Just like they, and Microsoft, and many hardware manufacturers, also know every banking password/legal document/medical data in the world. Closed operating systems, applications, drivers, can all be used to exfiltrate data unbeknownst to users, including administrators. We're forced to give them some trust, otherwise the only choice would be to use only systems, software, hardware that is completely open down to the last bit, which sadly don't exist as a whole.
This sort of ideological take is lacking necessary nuance is and ultimately thought-terminating. There’s a difference between trust and concrete proof that something is happening, and there are degrees of both. Information security is somehow a justified field despite the fact that only a very small handful of shops own the full stack. It’s all about understanding and mitigating risk.

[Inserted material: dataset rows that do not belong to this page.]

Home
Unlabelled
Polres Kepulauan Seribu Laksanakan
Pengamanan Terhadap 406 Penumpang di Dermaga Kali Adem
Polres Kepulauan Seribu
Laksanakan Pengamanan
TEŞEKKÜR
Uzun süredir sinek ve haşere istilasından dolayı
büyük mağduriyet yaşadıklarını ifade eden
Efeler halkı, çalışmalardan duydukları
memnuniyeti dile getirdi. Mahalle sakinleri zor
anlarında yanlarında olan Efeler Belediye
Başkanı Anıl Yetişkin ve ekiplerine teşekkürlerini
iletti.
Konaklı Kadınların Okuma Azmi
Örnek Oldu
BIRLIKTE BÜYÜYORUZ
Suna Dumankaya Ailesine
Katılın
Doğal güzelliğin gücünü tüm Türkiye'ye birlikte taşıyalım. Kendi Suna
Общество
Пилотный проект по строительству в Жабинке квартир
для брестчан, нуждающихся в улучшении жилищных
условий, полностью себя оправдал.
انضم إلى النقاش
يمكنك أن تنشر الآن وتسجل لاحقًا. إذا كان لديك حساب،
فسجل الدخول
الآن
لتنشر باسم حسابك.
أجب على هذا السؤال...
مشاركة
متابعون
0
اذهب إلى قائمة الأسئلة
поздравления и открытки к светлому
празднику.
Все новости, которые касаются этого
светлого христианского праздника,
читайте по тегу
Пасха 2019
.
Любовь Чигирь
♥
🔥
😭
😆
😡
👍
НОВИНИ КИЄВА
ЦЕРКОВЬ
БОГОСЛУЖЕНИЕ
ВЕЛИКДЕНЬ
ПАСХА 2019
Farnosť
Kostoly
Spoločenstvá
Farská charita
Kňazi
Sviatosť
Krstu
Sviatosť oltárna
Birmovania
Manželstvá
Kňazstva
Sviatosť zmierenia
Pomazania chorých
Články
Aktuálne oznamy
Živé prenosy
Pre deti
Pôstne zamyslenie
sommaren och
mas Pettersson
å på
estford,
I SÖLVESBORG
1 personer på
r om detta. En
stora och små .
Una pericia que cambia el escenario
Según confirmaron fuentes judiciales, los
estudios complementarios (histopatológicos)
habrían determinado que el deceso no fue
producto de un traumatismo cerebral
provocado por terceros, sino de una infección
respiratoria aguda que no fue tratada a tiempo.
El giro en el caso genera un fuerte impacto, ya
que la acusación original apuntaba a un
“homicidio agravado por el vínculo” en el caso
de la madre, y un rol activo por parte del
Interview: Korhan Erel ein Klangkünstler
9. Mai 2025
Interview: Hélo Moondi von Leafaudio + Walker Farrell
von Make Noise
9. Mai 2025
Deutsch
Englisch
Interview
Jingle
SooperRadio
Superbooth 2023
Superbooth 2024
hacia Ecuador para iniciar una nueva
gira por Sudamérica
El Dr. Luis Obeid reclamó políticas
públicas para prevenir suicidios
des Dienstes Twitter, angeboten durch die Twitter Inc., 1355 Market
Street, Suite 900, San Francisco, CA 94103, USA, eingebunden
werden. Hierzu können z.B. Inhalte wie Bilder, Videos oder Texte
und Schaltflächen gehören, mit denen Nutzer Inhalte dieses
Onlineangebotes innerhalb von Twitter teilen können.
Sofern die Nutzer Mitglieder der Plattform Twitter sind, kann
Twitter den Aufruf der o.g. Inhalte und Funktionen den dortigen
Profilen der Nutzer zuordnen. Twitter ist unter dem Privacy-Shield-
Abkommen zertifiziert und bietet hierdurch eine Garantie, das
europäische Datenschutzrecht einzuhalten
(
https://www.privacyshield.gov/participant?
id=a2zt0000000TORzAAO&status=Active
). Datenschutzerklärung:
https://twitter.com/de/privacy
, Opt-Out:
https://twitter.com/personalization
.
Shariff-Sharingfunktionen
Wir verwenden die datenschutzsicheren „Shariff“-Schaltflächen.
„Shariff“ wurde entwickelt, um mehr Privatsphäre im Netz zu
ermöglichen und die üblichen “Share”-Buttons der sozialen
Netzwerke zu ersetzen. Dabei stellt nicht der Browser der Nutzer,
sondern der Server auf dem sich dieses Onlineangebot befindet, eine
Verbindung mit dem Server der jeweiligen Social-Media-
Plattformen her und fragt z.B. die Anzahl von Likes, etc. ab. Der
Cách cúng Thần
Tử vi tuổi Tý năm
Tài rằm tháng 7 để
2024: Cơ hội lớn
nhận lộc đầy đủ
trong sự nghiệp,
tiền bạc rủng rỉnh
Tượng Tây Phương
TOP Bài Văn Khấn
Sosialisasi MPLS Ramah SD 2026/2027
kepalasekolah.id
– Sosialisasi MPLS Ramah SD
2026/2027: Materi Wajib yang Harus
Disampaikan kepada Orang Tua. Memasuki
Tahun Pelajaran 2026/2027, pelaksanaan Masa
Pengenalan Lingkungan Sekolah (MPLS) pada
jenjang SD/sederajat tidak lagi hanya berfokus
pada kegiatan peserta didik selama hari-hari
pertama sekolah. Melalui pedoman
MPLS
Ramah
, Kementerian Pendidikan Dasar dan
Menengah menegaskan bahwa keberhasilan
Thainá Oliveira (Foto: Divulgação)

I don't disagree in principle but let's not conflate the trust required for proprietary software with the trust required for a service that is known to exfiltrate your data.
I may have read too much science fiction, but the mere fact that someone has full access to all my data worries me, if not because we don't know anything about which form of government we would have in, say, 10 years, and how easily a corrupt government could force those businesses to surrender that data in order to find their "enemies".
BTW, I don't live under a rock, I do online banking from the PC and have pretty much given up telling my lawyer and doctor not to use Whatsapp to send and receive sensitive documents, then keep them in their unencrypted phones, but that doesn't prevent me to be worried by how easy it has become to obtain personal data about someone for those who can.